### Records for processing
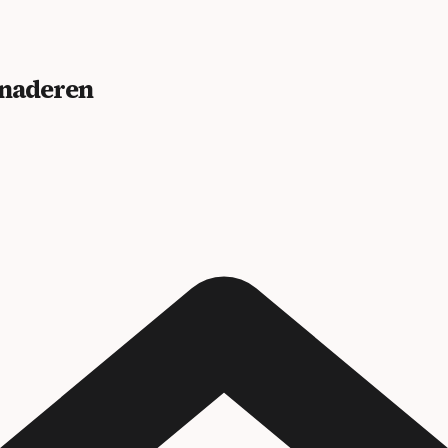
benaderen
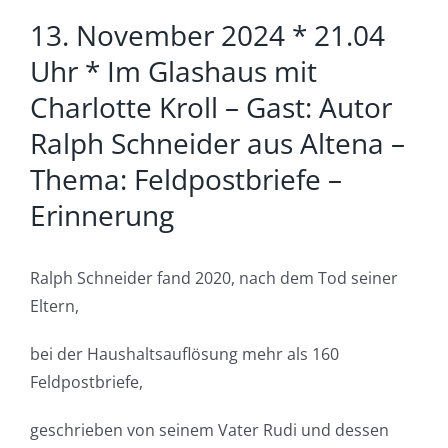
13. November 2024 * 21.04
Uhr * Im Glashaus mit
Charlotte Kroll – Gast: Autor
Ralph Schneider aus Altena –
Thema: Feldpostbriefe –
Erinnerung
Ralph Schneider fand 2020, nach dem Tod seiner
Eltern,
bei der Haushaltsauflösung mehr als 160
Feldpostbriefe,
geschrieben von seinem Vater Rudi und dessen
* * *
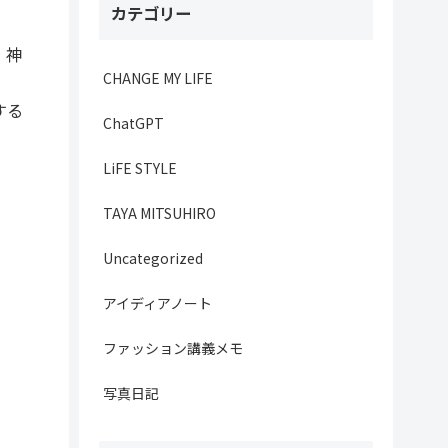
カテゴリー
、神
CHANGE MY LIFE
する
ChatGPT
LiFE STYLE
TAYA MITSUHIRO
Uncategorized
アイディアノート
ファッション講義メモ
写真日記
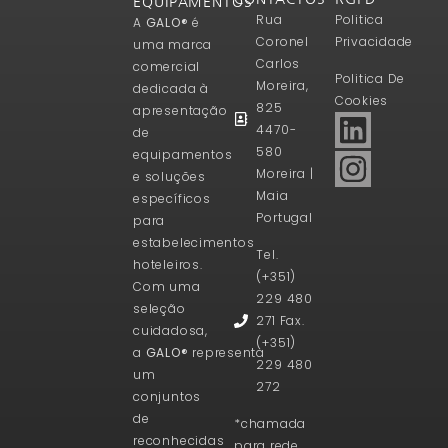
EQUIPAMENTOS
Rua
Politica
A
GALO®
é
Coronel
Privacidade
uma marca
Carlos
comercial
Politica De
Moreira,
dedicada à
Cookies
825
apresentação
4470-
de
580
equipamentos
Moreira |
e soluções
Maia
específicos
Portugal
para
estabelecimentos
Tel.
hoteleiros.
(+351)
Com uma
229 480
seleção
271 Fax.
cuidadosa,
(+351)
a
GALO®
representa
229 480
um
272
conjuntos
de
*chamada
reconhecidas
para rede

### Work to complete
In the rows above, starting at the line that contains "13. November 2024 * 21.04" and ending at the line that contains "geschrieben von seinem Vater Rudi und dessen", put each line into a JSON list of strings, one string per line, with blank lines left out.

### Expected answer
[
  "13. November 2024 * 21.04",
  "Uhr * Im Glashaus mit",
  "Charlotte Kroll – Gast: Autor",
  "Ralph Schneider aus Altena –",
  "Thema: Feldpostbriefe –",
  "Erinnerung",
  "Ralph Schneider fand 2020, nach dem Tod seiner",
  "Eltern,",
  "bei der Haushaltsauflösung mehr als 160",
  "Feldpostbriefe,",
  "geschrieben von seinem Vater Rudi und dessen"
]